## [Task description]
Retype the listing exactly, minus its pictures.

## [Information shown]
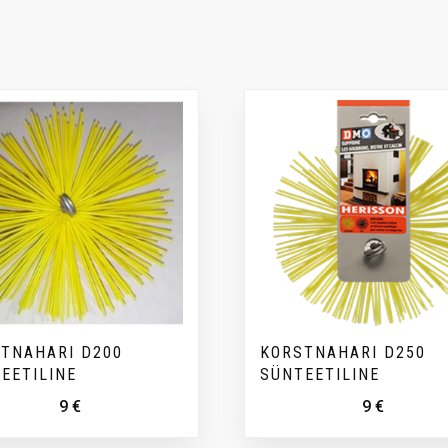
TNAHARI D200
KORSTNAHARI D250
EETILINE
SÜNTEETILINE
9
€
9
€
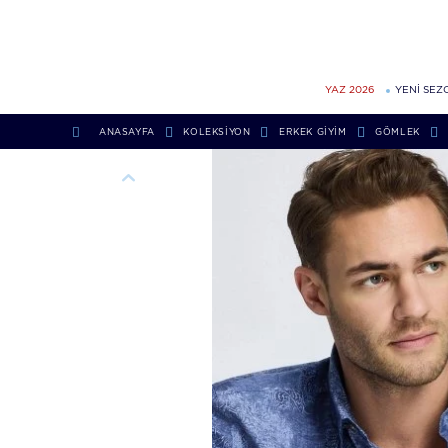
YAZ 2026
YENİ SEZ
ANASAYFA
KOLEKSIYON
ERKEK GIYIM
GÖMLEK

## [Exercise response]
TNAHARI D200
KORSTNAHARI D250
EETILINE
SÜNTEETILINE
9
€
9
€
YAZ 2026
YENİ SEZ
ANASAYFA
KOLEKSIYON
ERKEK GIYIM
GÖMLEK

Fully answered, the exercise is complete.